This week's RemembeRED prompt ... Everyone has a favorite photo of themself, whether it’s a childhood snapshot, a professional graduation or wedding photograph, or a close-up taken amongst friends. Some say a photograph steals the soul. This week, show us yours: take us into the moment that photograph was taken. Show us who you were then and what the photograph means–in 300 words.
I don't recognise myself in this photo, 13 years in the making. I can remember the satin gliding over my skin. I can remember slowly relaxing into the comfort of the white cotton duvet on the bed. I can remember the reassuring, relax, encouraging voice of the photographer. But I don't actually recognise the long, strong, lean legs, or the direct, confident eyes.
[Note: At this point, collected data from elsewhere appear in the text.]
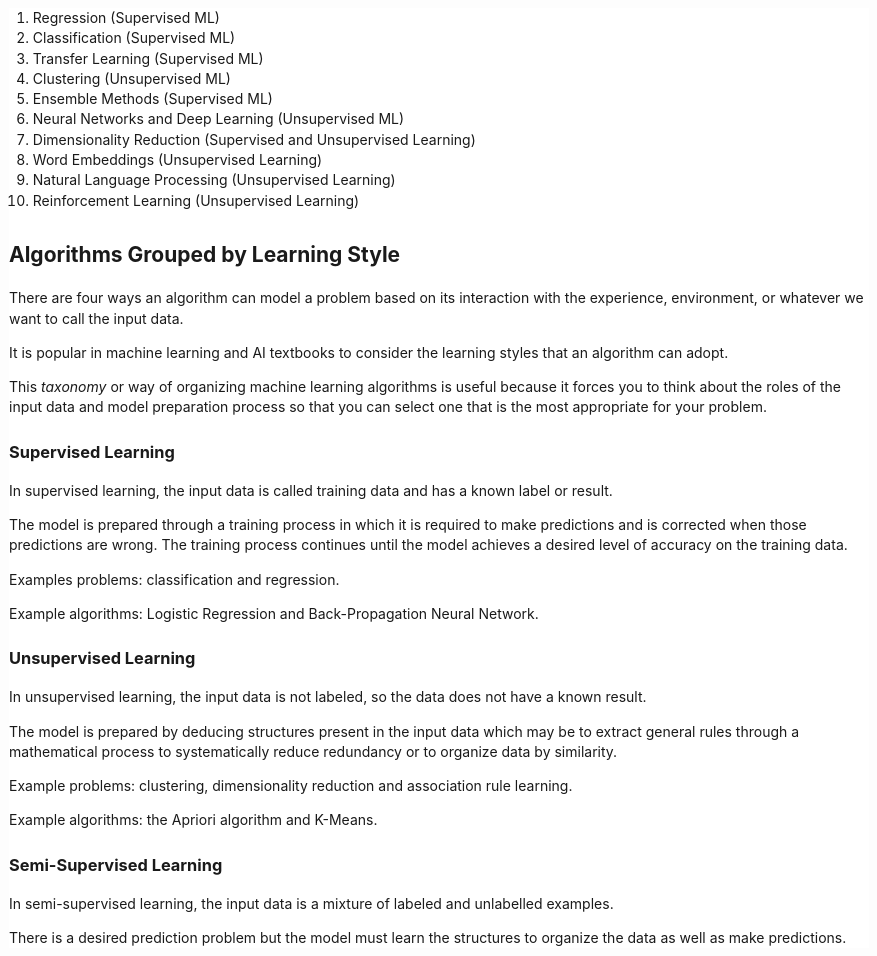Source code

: 1. Regression (Supervised ML)
2. Classification (Supervised ML)
3. Transfer Learning (Supervised ML)
4. Clustering (Unsupervised ML)
5. Ensemble Methods (Supervised ML)
6. Neural Networks and Deep Learning (Unsupervised ML)
7. Dimensionality Reduction (Supervised and Unsupervised Learning)
8. Word Embeddings (Unsupervised Learning)
9. Natural Language Processing (Unsupervised Learning)
10. Reinforcement Learning (Unsupervised Learning)



## Algorithms Grouped by Learning Style

There are four ways an algorithm can model a problem based on its interaction with the experience, environment, or whatever we want to call the input data.

It is popular in machine learning and AI textbooks to consider the learning styles that an algorithm can adopt.

This _taxonomy_ or way of organizing machine learning algorithms is useful because it forces you to think about the roles of the input data and model preparation process so that you can select one that is the most appropriate for your problem.


### Supervised Learning

In supervised learning, the input data is called training data and has a known label or result. 

The model is prepared through a training process in which it is required to make predictions and is corrected when those predictions are wrong. The training process continues until the model achieves a desired level of accuracy on the training data.

Examples problems: classification and regression.

Example algorithms: Logistic Regression and Back-Propagation Neural Network.

### Unsupervised Learning

In unsupervised learning, the input data is not labeled, so the data does not have a known result.

The model is prepared by deducing structures present in the input data which may be to extract general rules through a mathematical process to systematically reduce redundancy or to organize data by similarity.

Example problems: clustering, dimensionality reduction and association rule learning.

Example algorithms: the Apriori algorithm and K-Means.

### Semi-Supervised Learning

In semi-supervised learning, the input data is a mixture of labeled and unlabelled examples.

There is a desired prediction problem but the model must learn the structures to organize the data as well as make predictions.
The first time I heard of 'boudoir photos' I was unhappily married, unhappily over-weight, and looking for something to make myself feel better about ... everything. When I mentioned it to my husband, his responses included key phrases such as (in no particular order) 'slutty' 'waste of money' 'I can see you anyday' and 'why would anyone want pictures of a fat cow.' I guess somehow the fact that I wanted the pictures for me was lost on him ... or perhaps that was encapsulated in 'waste of money.' Bygones ... I knew that at some point my money would be my own. Only when my money was my own, splurging on photos of myself, when there was barely enough for rent and food at times, was not an option.
Thirteen years later, the dream came to life. I'm still over-weight, but loved and more frequently happy. I had one hour with the photographer, some coaching ahead of time, and a discrete hotel room. I was far more nervous than I expected. And far more pleased with the results. And, it turns out - those 200 photos - they really are for me.